Paul Casey

Personal information
- Full name: Paul Casey
- Date of birth: 29 July 1969 (age 56)
- Place of birth: Great Yarmouth, England
- Position: Goalkeeper

Youth career
- Cambridge United

Senior career*
- Years: Team / Apps / (Gls)
- 1987–1988: Cambridge United / 1 / (0)
- 1988–1990: Chelmsford City / 86 / (0)
- Harwich & Parkeston
- Brantham Athletic
- Norwich United
- Halstead Town
- Great Yarmouth Town
- Gorleston

Managerial career
- 2019: Gorleston (joint-caretaker)

= Paul Casey (footballer, born 1969) =

English footballer

Paul Casey (born 29 July 1969) is an English former footballer who played as a goalkeeper.

==Career==
After progressing through the club's academy, Casey made his Cambridge United debut in the 1987–88 season. After a singular Football League appearance for Cambridge, Casey joined Chelmsford City, where he made 111 appearances in all competitions.

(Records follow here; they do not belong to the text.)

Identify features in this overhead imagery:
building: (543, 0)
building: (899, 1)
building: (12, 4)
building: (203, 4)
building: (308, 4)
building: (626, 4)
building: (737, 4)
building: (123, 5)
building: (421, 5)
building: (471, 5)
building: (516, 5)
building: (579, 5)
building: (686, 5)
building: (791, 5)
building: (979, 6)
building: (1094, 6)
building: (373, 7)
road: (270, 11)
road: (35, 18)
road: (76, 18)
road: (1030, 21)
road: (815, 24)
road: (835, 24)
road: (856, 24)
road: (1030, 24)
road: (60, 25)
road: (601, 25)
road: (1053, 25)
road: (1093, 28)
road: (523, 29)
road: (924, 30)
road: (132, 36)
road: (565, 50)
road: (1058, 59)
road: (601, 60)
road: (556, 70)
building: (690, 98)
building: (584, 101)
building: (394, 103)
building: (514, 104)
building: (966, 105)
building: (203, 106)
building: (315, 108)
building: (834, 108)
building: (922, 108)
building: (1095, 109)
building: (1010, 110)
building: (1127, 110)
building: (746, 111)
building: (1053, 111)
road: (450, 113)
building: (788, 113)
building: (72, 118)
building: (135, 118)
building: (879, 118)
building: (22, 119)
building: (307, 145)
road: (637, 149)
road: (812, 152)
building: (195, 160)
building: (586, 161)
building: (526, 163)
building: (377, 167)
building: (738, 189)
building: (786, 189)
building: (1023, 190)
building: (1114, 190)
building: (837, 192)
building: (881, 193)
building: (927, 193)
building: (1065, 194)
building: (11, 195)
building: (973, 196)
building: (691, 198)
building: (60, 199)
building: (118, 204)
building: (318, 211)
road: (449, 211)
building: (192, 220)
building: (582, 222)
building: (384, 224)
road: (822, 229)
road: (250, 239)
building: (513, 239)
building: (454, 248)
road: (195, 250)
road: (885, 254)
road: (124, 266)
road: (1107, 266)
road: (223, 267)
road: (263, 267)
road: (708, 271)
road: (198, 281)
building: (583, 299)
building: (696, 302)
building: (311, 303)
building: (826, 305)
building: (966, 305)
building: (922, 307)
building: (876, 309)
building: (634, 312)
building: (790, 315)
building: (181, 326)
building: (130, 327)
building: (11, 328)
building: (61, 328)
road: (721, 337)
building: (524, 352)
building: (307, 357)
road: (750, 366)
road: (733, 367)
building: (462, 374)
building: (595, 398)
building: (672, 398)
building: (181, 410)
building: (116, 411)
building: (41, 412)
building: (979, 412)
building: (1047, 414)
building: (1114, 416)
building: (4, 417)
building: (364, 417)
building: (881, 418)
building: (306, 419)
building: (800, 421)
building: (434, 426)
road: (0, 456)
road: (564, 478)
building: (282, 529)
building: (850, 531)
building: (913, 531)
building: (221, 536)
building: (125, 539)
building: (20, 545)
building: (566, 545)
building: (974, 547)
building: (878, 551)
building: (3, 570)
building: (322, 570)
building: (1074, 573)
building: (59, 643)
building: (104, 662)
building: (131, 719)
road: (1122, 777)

Following time at Chelmsford, Casey played for Harwich & Parkeston, Brantham Athletic and Norwich United before signing for Halstead Town in 1993. Casey later signed for hometown club Great Yarmouth Town, and Gorleston.

In September 2019, Casey, alongside Darren Cockrill, took temporary charge of Gorleston in a 1–1 draw against Hadleigh United.